This morning, Gilead Sciences announced that it would begin charging a US price of $3,120 for a 5-day course of remdesivir as a treatment for COVID-19. The company will discount its price to $2,340 for certain federal government programs such as the Department of Veterans’ Affairs and the Department of Defense. (The discount will not apply for Medicaid or Medicare, because CMS does not directly purchase drugs that are administered in an in-patient hospital setting; instead, hospitals will purchase remdesivir at the commercial price, and CMS will reimburse the hospital at set rates under bundled payment agreements.)

ICER’s President Steven D. Pearson, MD, MSc, provided the following reaction:

“Gilead made a responsible pricing decision based on the evidence we have today. The price is largely in line with ICER’s independent assessment suggesting that a price of approximately $2,800 would be reasonable in proportion to the added benefits for patients and the cost offsets in the health system now that dexamethasone is rapidly becoming standard of care. But Gilead’s price appears reasonably cost-effective only under two key assumptions — that a 5-day rather than a 10-day course of treatment is used; and that patients gain a mortality benefit in addition to a shorter time to improvement. This mortality benefit is not an unreasonable assumption at the current time but has yet to be shown in data with statistical certainty. This caveat, and the need for further research to determine the true longer-term risks and benefits of remdesivir, should not be overlooked.

There are several other key contextual factors to remember when judging Gilead’s price announcement today. First, Gilead has the power to price remdesivir at will in the US, and no governmental or private insurer could even entertain the idea of walking away from the negotiating table. Second, many Wall Street analysts were urging and citing probable figures around $5,000 per treatment course. Given these factors, today’s announced price can be viewed as a responsible decision from Gilead and a promising sign for pricing decisions of other treatments for COVID-19 on the horizon. However, some will view that in the midst of an ongoing pandemic, the price represents an unfair premium over the cost of developing the drug, particularly given the federal investment in research on remdesivir. Our analyses also estimated that a remdesivir price necessary to recoup Gilead’s coronavirus-specific development in the first year would be approximately $1,600. At today’s announced price, Gilead therefore has the opportunity to make a substantial profit on remdesivir, and some will call the amount of profit into question, whereas others will feel that a healthy profit will send needed signals to the life science industry that further investment in what may be a risky development process for additional treatments for COVID-19 is a reasonable business decision. 

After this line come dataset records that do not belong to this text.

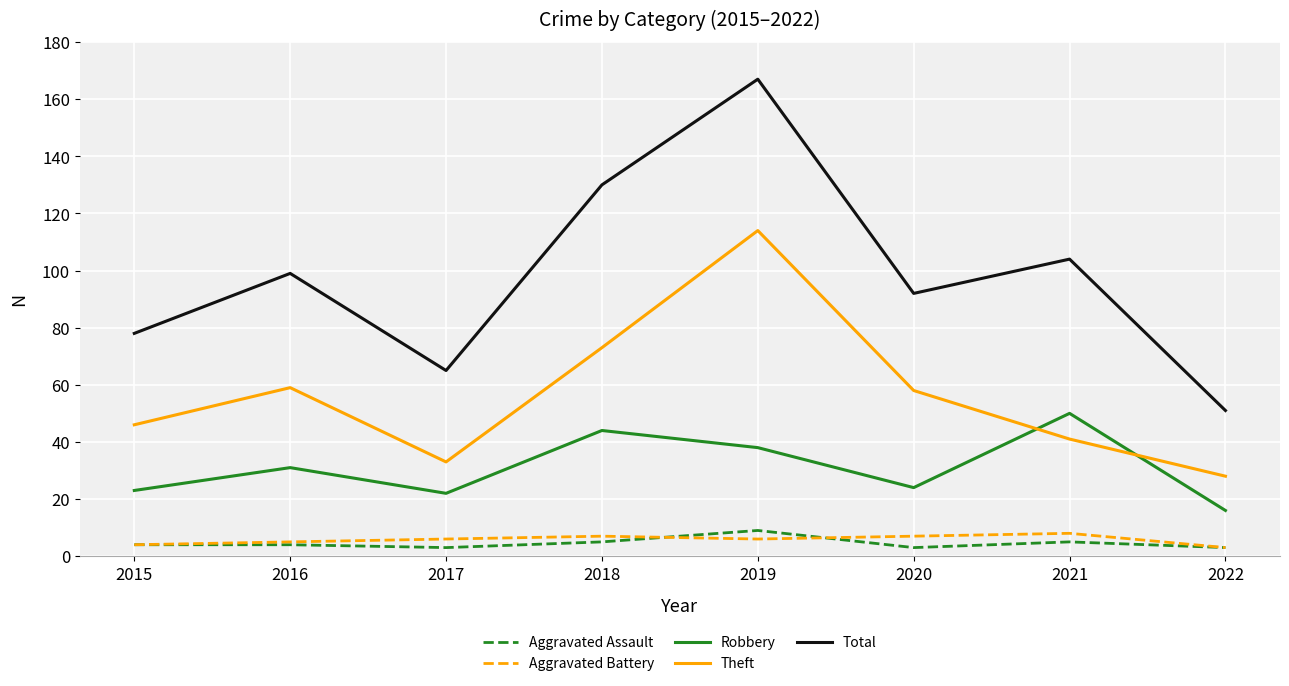

At 2021, list the series in order from smallest to largest.

Aggravated Assault, Aggravated Battery, Theft, Robbery, Total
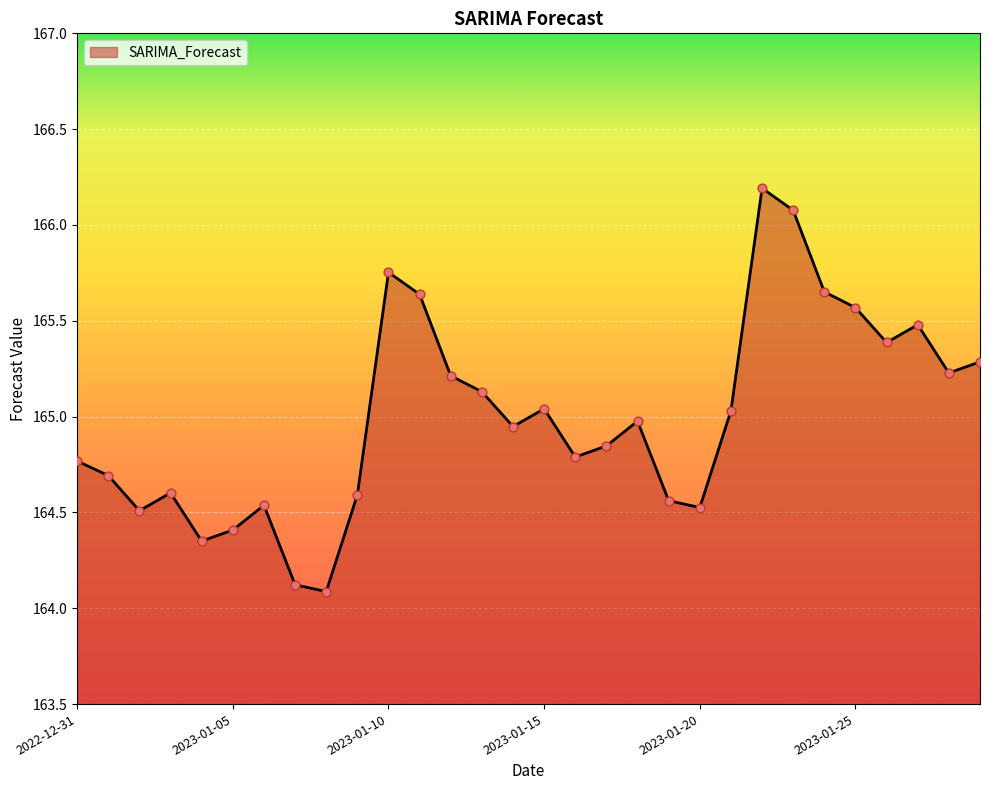

What is the smallest value displayed?

164.1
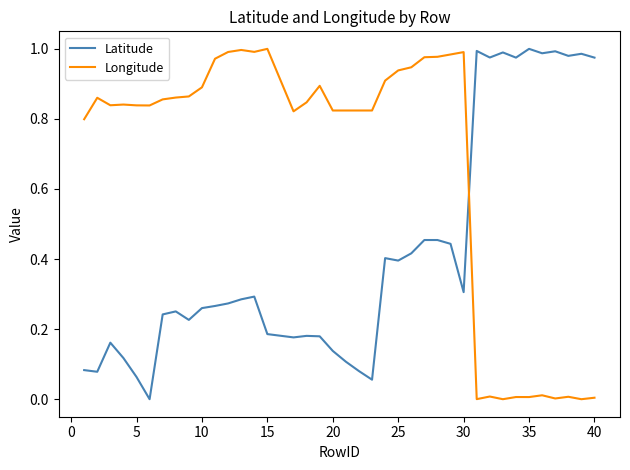

Which series ends up on top after the final intersection of Longitude and Latitude?

Latitude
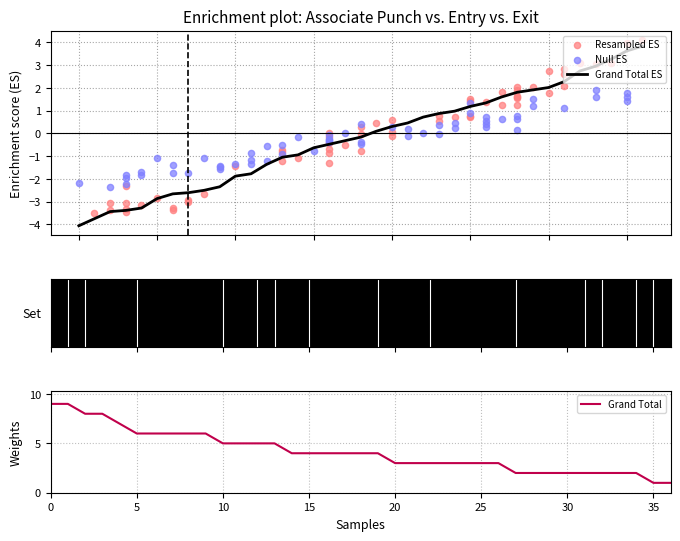

The Grand Total series shows 3 at 30. True or false?

False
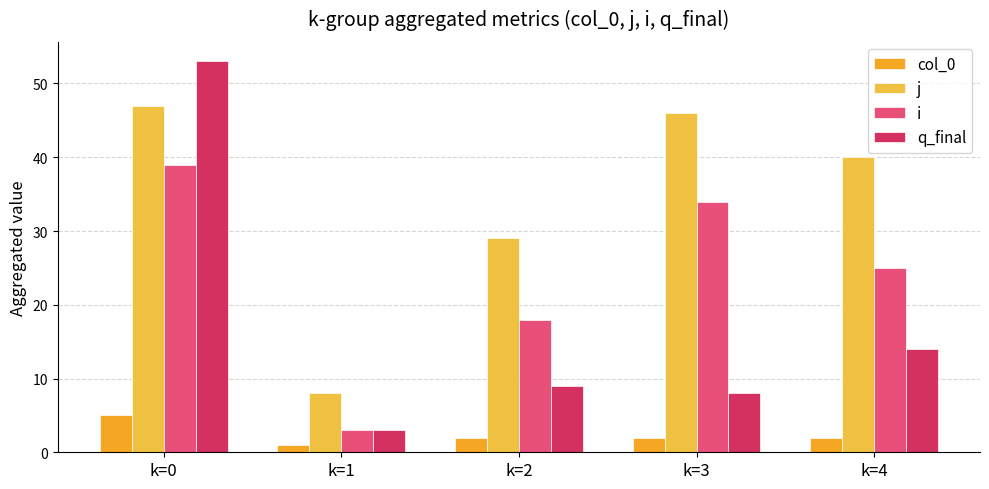

True or false: i has a value of 26 at k=2.

False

We believe that three conclusions can be drawn from today’s announcement and these contextual factors. First, in a US health system that too often sees launch prices for new drugs scaled far beyond reasonable cost-effectiveness levels, Gilead’s pricing announcement demonstrates restraint and a promising precedent for future drug pricing during a pandemic. Second, the responsible pricing decision today for remdesivir must be reassessed, and the price allowed to move — up or down — based on our future learning about the drug’s effectiveness. If further data do not show a clear mortality benefit for remdesivir, then the price of the drug should be dramatically reduced. And third, the US should continue to explore alternatives to a drug pricing system that leaves the decision about the price for drugs that may mean the difference between life and death for millions of people in the hands of a single company, without competition, and whose only constraint on pricing is their own moral conscience enforced by public pressure.”

  • ICER’s cost-recovery benchmark price is framed as a range with maximum of $1,600 per 10-day regimen when incorporating assumptions regarding manufacturer’s 2020 development expenses, uptake of remdesivir, and consideration of early examples of real-world generic pricing.
  • ICER’s cost-effectiveness benchmark price is a range of $4,580 to $5,080, based on new peer-reviewed data on remdesivir. However, a scenario analysis assuming the likely incorporation of dexamethasone as standard of care produces a lower benchmark price range for remdesivir of $2,520 to $2,800.